- [Records to process]:
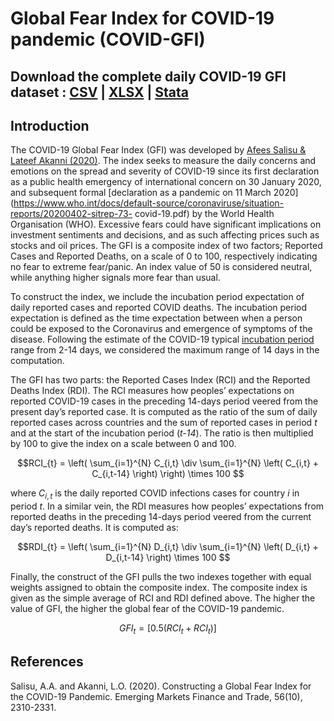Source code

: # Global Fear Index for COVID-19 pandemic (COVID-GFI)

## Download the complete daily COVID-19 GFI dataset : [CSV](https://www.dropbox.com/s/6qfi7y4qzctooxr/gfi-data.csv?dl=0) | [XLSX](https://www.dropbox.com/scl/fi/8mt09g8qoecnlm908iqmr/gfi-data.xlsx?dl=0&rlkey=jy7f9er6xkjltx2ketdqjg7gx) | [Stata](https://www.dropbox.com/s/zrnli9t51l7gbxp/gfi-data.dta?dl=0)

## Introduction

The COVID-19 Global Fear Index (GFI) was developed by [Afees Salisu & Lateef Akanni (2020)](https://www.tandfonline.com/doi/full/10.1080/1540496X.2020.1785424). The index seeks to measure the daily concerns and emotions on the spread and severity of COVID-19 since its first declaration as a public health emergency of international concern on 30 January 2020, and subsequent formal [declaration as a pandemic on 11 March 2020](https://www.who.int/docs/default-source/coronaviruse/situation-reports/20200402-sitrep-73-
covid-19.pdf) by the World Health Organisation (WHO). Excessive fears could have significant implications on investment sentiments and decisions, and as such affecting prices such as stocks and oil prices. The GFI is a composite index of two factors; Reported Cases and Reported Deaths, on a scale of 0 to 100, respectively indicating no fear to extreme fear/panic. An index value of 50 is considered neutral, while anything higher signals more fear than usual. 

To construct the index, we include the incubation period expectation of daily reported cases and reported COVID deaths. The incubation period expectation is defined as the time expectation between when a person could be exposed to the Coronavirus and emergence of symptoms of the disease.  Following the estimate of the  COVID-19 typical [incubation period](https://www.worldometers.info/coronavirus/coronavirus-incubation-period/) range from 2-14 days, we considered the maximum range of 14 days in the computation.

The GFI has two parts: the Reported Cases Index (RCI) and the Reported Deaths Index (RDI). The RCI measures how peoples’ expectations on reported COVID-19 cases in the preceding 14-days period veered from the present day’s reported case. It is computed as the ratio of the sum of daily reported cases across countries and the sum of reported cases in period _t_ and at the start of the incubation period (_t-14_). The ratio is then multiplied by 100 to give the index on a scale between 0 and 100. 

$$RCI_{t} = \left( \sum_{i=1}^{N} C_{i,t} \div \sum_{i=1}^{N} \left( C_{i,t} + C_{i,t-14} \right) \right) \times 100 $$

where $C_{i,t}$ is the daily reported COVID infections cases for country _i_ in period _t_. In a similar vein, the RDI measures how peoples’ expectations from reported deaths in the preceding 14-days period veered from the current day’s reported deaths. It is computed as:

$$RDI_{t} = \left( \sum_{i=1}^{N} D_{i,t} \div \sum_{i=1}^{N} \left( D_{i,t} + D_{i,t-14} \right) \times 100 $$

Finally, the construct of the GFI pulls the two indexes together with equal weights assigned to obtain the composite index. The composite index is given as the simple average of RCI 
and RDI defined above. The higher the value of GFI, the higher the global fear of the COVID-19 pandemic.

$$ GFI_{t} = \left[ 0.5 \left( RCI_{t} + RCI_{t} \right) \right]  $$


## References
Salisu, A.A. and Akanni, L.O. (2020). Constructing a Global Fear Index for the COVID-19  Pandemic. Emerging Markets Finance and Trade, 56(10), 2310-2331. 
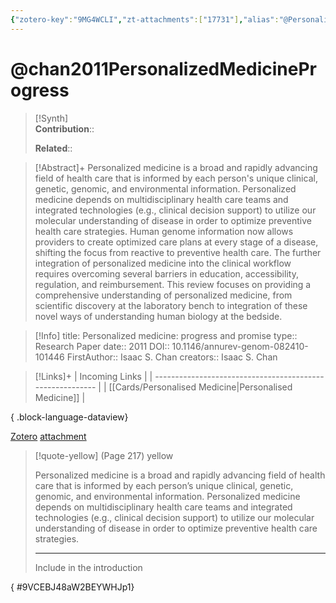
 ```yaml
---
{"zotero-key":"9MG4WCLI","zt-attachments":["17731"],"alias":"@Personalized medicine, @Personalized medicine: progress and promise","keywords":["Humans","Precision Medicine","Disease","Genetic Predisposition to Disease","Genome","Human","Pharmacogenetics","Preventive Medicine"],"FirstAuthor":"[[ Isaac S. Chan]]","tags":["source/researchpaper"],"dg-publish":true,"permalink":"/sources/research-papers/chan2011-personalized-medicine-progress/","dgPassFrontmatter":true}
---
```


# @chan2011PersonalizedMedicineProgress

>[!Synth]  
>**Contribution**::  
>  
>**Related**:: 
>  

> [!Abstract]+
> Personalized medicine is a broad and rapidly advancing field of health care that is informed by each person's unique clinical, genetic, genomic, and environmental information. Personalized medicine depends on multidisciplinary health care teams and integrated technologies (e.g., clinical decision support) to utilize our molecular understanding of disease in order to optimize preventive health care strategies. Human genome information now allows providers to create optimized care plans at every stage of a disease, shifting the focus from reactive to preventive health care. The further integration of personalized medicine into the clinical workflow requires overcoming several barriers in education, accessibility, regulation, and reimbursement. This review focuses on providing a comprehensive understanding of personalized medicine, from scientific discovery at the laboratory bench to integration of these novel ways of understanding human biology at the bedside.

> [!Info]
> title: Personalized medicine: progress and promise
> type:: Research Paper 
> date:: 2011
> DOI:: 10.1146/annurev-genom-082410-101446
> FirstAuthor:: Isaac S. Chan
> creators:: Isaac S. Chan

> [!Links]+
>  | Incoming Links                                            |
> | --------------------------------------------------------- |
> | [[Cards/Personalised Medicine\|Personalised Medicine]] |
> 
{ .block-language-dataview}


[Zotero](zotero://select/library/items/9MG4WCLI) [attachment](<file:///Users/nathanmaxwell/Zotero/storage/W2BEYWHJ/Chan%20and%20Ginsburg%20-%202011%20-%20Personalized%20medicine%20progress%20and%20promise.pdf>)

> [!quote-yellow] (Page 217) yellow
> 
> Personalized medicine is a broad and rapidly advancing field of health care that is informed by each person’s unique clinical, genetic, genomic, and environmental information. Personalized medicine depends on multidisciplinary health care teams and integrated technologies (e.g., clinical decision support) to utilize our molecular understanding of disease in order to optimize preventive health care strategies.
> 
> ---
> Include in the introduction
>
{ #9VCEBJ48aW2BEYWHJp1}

- [Action item]:
Word for word, quote the full listing, omitting every picture.

- [Solution for this problem]:
Source code

: # Global Fear Index for COVID-19 pandemic (COVID-GFI)

## Download the complete daily COVID-19 GFI dataset : [CSV](https://www.dropbox.com/s/6qfi7y4qzctooxr/gfi-data.csv?dl=0) | [XLSX](https://www.dropbox.com/scl/fi/8mt09g8qoecnlm908iqmr/gfi-data.xlsx?dl=0&rlkey=jy7f9er6xkjltx2ketdqjg7gx) | [Stata](https://www.dropbox.com/s/zrnli9t51l7gbxp/gfi-data.dta?dl=0)

## Introduction

The COVID-19 Global Fear Index (GFI) was developed by [Afees Salisu & Lateef Akanni (2020)](https://www.tandfonline.com/doi/full/10.1080/1540496X.2020.1785424). The index seeks to measure the daily concerns and emotions on the spread and severity of COVID-19 since its first declaration as a public health emergency of international concern on 30 January 2020, and subsequent formal [declaration as a pandemic on 11 March 2020](https://www.who.int/docs/default-source/coronaviruse/situation-reports/20200402-sitrep-73-
covid-19.pdf) by the World Health Organisation (WHO). Excessive fears could have significant implications on investment sentiments and decisions, and as such affecting prices such as stocks and oil prices. The GFI is a composite index of two factors; Reported Cases and Reported Deaths, on a scale of 0 to 100, respectively indicating no fear to extreme fear/panic. An index value of 50 is considered neutral, while anything higher signals more fear than usual. 

To construct the index, we include the incubation period expectation of daily reported cases and reported COVID deaths. The incubation period expectation is defined as the time expectation between when a person could be exposed to the Coronavirus and emergence of symptoms of the disease.  Following the estimate of the  COVID-19 typical [incubation period](https://www.worldometers.info/coronavirus/coronavirus-incubation-period/) range from 2-14 days, we considered the maximum range of 14 days in the computation.

The GFI has two parts: the Reported Cases Index (RCI) and the Reported Deaths Index (RDI). The RCI measures how peoples’ expectations on reported COVID-19 cases in the preceding 14-days period veered from the present day’s reported case. It is computed as the ratio of the sum of daily reported cases across countries and the sum of reported cases in period _t_ and at the start of the incubation period (_t-14_). The ratio is then multiplied by 100 to give the index on a scale between 0 and 100. 

$$RCI_{t} = \left( \sum_{i=1}^{N} C_{i,t} \div \sum_{i=1}^{N} \left( C_{i,t} + C_{i,t-14} \right) \right) \times 100 $$

where $C_{i,t}$ is the daily reported COVID infections cases for country _i_ in period _t_. In a similar vein, the RDI measures how peoples’ expectations from reported deaths in the preceding 14-days period veered from the current day’s reported deaths. It is computed as:

$$RDI_{t} = \left( \sum_{i=1}^{N} D_{i,t} \div \sum_{i=1}^{N} \left( D_{i,t} + D_{i,t-14} \right) \times 100 $$

Finally, the construct of the GFI pulls the two indexes together with equal weights assigned to obtain the composite index. The composite index is given as the simple average of RCI 
and RDI defined above. The higher the value of GFI, the higher the global fear of the COVID-19 pandemic.

$$ GFI_{t} = \left[ 0.5 \left( RCI_{t} + RCI_{t} \right) \right]  $$


## References
Salisu, A.A. and Akanni, L.O. (2020). Constructing a Global Fear Index for the COVID-19  Pandemic. Emerging Markets Finance and Trade, 56(10), 2310-2331. 
 ```yaml
---
{"zotero-key":"9MG4WCLI","zt-attachments":["17731"],"alias":"@Personalized medicine, @Personalized medicine: progress and promise","keywords":["Humans","Precision Medicine","Disease","Genetic Predisposition to Disease","Genome","Human","Pharmacogenetics","Preventive Medicine"],"FirstAuthor":"[[ Isaac S. Chan]]","tags":["source/researchpaper"],"dg-publish":true,"permalink":"/sources/research-papers/chan2011-personalized-medicine-progress/","dgPassFrontmatter":true}
---
```


# @chan2011PersonalizedMedicineProgress

>[!Synth]  
>**Contribution**::  
>  
>**Related**:: 
>  

> [!Abstract]+
> Personalized medicine is a broad and rapidly advancing field of health care that is informed by each person's unique clinical, genetic, genomic, and environmental information. Personalized medicine depends on multidisciplinary health care teams and integrated technologies (e.g., clinical decision support) to utilize our molecular understanding of disease in order to optimize preventive health care strategies. Human genome information now allows providers to create optimized care plans at every stage of a disease, shifting the focus from reactive to preventive health care. The further integration of personalized medicine into the clinical workflow requires overcoming several barriers in education, accessibility, regulation, and reimbursement. This review focuses on providing a comprehensive understanding of personalized medicine, from scientific discovery at the laboratory bench to integration of these novel ways of understanding human biology at the bedside.

> [!Info]
> title: Personalized medicine: progress and promise
> type:: Research Paper 
> date:: 2011
> DOI:: 10.1146/annurev-genom-082410-101446
> FirstAuthor:: Isaac S. Chan
> creators:: Isaac S. Chan

> [!Links]+
>  | Incoming Links                                            |
> | --------------------------------------------------------- |
> | [[Cards/Personalised Medicine\|Personalised Medicine]] |
> 
{ .block-language-dataview}


[Zotero](zotero://select/library/items/9MG4WCLI) [attachment](<file:///Users/nathanmaxwell/Zotero/storage/W2BEYWHJ/Chan%20and%20Ginsburg%20-%202011%20-%20Personalized%20medicine%20progress%20and%20promise.pdf>)

> [!quote-yellow] (Page 217) yellow
> 
> Personalized medicine is a broad and rapidly advancing field of health care that is informed by each person’s unique clinical, genetic, genomic, and environmental information. Personalized medicine depends on multidisciplinary health care teams and integrated technologies (e.g., clinical decision support) to utilize our molecular understanding of disease in order to optimize preventive health care strategies.
> 
> ---
> Include in the introduction
>
{ #9VCEBJ48aW2BEYWHJp1}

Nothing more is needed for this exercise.